В отличие от лиственных деревьев сосна и ель не дают поросли от пня. Новый лес на вырубках может появиться только от налета семян, и тут играет роль величина лесосеки. Хвойные семена крупненькие, с одним крылышком, они летят по ветру полсотни, реже сотню метров от материнского дерева. В начале весны хвойные семена скользят по обледеневшей поверхности снега и могут укатиться по пустырю на дальние расстояния. И все же быстро обсеменяются небольшие вырубки, а если вырубают широкий пустырь, обсеменение затрудняется и замедляется.
Таким образом, начатые в 30-х годах круглогодовые лесозаготовки с трелевкой бревен по земле и с вырубкой больших пространств неблагоприятны для самородного возобновления хвойных лесов.
Такие рубки, называемые концентрированными, неизбежны, без них нельзя механизировать работу. Они даже выгодны для быстрого омоложения перестойной тайги, могут послужить могучим средством для ее улучшения, так как могут дать в будущем прекрасные одновозрастные древостои. Но для этого они должны сопровождаться целенаправленными мерами по восстановлению леса, вплоть до искусственных посевов и посадок.
Теоретически все просто: надо поднять лесное хозяйство до уровня новых задач. Но ведь это потребует расходов. Нужны деньги. А в годы первых пятилеток каждый рубль был на счету. Люди в ту пору ели не досыта. Лес может ждать дольше, чем человек. Неразумно тратить деньги на посадки деревьев в тайге.
Разделили Советский Союз на две зоны: южная — лесоохранная, северная — лесопромышленная. В лесоохранной зоне хозяйство честь честью, в лесопромышленной никак. В тайге надеялись на природу, пусть-де сама она выращивает, а если не вырастит, тоже за беду не считали, так рассуждали: «Много лесу в тайге, если часть убудет, немало и останется».
Вот это и был заем.
В годы первой пятилетки я не видывал ни одного человека, который считал бы неправильной политику индустриализации. История подтвердила ее правильность.

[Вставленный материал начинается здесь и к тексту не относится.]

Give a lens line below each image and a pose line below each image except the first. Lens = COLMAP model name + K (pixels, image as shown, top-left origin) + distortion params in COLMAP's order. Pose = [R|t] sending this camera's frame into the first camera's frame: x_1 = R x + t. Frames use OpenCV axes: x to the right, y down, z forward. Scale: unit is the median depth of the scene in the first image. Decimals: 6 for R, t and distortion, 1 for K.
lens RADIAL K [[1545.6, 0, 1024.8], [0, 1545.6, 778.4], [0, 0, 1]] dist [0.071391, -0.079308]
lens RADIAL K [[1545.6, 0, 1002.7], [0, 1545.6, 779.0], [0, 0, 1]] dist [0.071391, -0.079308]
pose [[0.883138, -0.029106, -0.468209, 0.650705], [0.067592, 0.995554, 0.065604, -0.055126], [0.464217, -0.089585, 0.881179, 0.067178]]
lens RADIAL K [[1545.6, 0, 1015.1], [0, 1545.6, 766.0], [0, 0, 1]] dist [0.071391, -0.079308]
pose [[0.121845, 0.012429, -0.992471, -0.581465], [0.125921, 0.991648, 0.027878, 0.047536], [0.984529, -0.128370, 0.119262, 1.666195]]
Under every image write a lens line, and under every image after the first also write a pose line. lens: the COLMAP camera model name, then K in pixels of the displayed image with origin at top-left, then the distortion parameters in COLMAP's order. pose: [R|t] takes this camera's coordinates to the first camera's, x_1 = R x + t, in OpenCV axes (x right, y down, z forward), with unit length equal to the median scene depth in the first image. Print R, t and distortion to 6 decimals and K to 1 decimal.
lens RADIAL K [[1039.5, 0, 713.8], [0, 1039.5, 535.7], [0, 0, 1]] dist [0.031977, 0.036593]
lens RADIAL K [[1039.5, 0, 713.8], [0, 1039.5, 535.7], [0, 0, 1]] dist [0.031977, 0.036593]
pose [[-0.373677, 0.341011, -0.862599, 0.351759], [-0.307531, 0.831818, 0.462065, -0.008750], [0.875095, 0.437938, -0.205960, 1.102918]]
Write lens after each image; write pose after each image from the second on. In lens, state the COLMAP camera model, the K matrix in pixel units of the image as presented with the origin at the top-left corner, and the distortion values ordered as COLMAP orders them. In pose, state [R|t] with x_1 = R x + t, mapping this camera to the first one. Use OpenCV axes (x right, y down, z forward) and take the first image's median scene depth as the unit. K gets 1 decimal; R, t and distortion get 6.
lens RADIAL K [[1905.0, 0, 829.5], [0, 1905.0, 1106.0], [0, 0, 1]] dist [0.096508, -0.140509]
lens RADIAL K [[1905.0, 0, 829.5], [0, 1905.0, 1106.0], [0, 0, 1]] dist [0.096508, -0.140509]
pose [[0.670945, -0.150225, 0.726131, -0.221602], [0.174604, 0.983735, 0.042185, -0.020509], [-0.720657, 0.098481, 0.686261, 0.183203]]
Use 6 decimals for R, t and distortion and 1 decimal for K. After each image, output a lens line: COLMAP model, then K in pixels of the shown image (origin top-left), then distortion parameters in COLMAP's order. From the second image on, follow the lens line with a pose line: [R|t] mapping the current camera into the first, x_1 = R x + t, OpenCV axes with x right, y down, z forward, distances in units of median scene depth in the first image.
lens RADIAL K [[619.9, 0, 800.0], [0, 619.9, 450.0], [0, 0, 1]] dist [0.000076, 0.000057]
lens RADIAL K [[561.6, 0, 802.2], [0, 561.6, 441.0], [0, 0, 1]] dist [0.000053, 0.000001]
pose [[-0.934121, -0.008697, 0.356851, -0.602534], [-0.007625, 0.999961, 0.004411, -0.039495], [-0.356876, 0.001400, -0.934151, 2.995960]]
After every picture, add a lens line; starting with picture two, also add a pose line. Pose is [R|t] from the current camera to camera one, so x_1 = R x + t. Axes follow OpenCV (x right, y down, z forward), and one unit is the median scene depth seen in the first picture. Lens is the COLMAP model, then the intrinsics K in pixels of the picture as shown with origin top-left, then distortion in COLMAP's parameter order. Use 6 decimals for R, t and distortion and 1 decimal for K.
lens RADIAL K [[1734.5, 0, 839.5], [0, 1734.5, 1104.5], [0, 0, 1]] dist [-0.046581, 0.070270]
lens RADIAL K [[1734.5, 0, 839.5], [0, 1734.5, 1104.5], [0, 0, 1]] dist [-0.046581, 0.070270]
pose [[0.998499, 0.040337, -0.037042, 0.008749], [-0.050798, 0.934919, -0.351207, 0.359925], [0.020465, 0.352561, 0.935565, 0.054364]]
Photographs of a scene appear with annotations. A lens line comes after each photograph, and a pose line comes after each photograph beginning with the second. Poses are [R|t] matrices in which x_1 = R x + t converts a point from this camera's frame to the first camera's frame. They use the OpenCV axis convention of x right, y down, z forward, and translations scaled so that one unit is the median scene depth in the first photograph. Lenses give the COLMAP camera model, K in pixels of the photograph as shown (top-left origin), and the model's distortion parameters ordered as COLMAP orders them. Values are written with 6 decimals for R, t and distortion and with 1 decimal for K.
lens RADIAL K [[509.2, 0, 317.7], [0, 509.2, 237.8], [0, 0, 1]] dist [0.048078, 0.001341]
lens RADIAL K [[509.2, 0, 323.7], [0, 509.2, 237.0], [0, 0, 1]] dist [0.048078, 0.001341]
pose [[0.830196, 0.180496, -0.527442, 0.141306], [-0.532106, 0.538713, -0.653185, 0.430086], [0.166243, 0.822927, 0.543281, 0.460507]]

Самый идеальный порядок в лесах не смог бы в 1941–1945 годах спасти страну, а защитил металл уральских заводов, построенных в первую пятилетку.
Долг, оказывается, значительно меньше, чем мы привыкли думать.
Судьбу концентрированных вырубок изучали многие лесоводы, в конце концов пришли к одинаковому бесспорному выводу.
Крупнейший знаток тайги — академик ВАСХНИЛ Иван Степанович Мелехов. Сейчас он работает в Москве, но москвич он молоденький, с 1962 года, а до того вся его жизнь и работа была связана с тайгой. Он родился на берегах Северной Двины, образование получил в Ленинграде, был учеником выдающегося лесовода М. Е. Ткаченко, потом вернулся в свою лесную сторону, стал профессором Архангельского лесотехнического института, основал на Севере Институт леса Академии наук СССР.
Но это внешняя анкетная линия жизни, а ее внутреннее содержание — три с лишком десятка лет самоличного изучения тайги. Одна из тем его исследований — естественное возобновление леса на концентрированных вырубках. Иван Степанович создал новую отрасль лесной науки — типологию вырубок, показал, как по-разному протекает естественное возобновление в зависимости от того, какие травы вырастают на вырубках: одни мешают древесным семенам прорастать, другие почти не мешают. Но травянистая растительность не остается навсегда неизменной, даже в самом тяжелом ее типе через десятилетие наступают перемены, и тогда получают возможность поселиться деревья.
Я спросил, каковы вообще результаты рубок за этот период, когда о восстановлении лесов в тайге не заботились.
— В тридцатых годах, — ответил ученый, — предполагали, что все вырубки навсегда останутся голыми пустырями и превратятся в болота. Но вот прошли годы, концентрированные вырубки изучены, накопились объективные материалы, и пессимистические прогнозы не оправдались. Длительные исследования показали, что необлесившимися остаются пять-семь процентов площадей и редко до десяти, когда по молоднякам пробежал пожар. Девяносто же процентов вырубок заросли лесом.
Я попросил объяснить, почему получается разнобой между исследованиями ученых и официальными отчетными данными. Не говоря уже о других ученых, даже такой хранитель леса, склонный не к оптимизму, а к преувеличению опасностей, как профессор Н. Е. Декатов, признает эти 90 процентов облесившихся концентрированных вырубок. В то же время в отчетных данных дается меньшая цифра.